Unified Batch and Stream processing with Apache Beam

PyBay, August 2017: Talk on how Apache Beam's RunnerAPI and FnAPI based architecture allows for building support for multiple languages and runners. And how it enables doing Batch and Stream processing in Python. (Slides)

Intro to Recommendation Systems

Metis, Auguest 2017: Guest lecture / workshop on building real world recommendation systems. Talk goes over building multiple iterations of the system in increasing complexity.

Big data processing with Apache Beam

PyData, July 2017: Presents the Python SDK for Apache Beam - a parallel programming model that allows one to implement batch and streaming data processing jobs that can run on a variety of execution engines like Apache Spark and Google Cloud Dataflow. (Slides | Video)


Cassandra batch loading for building Data Products

Cassandra Meetup, July 2016: Talk about Nostos (batch loading service at Coursera) and some of its use cases in data products such as recommendations, search and prediction models.

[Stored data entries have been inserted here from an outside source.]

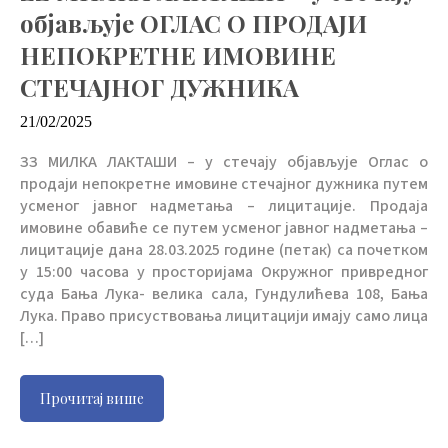
објављује ОГЛАС О ПРОДАЈИ
НЕПОКРЕТНЕ ИМОВИНЕ
СТЕЧАЈНОГ ДУЖНИКА
21/02/2025
ЗЗ МИЛКА ЛАКТАШИ – у стечају објављује Оглас о
продаји непокретне имовине стечајног дужника путем
усменог јавног надметања – лицитације. Продаја
имовине обавиће се путем усменог јавног надметања –
лицитације дана 28.03.2025 године (петак) са почетком
у 15:00 часова у просторијама Окружног привредног
суда Бања Лука- велика сала, Гундулићева 108, Бања
Лука. Право присуствовања лицитацији имају само лица
[…]
Прочитај више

Covers some of the design choice and tradeoffs made in building Nostos and explains how the system evolved over time. (Slides | Video)

Extending our workflow service for use cases beyond ETL

Big Data Meetup, May 2016: Talk about Dataduct the workflow / ETL service at Coursera and how it is now being used for other use cases beyond just ETL such as machine learning, predictions and bulk loading into cassandra. (Slides)


Large-Scale ETL Data Flows with AWS Data Pipeline & Dataduct

AWS Re:Invent, Oct 2015: Dive deep into AWS Data Pipeline and Dataduct, an open source framework built at Coursera to manage pipelines and create reusable patterns to expedite developer productivity. (Slides | Video)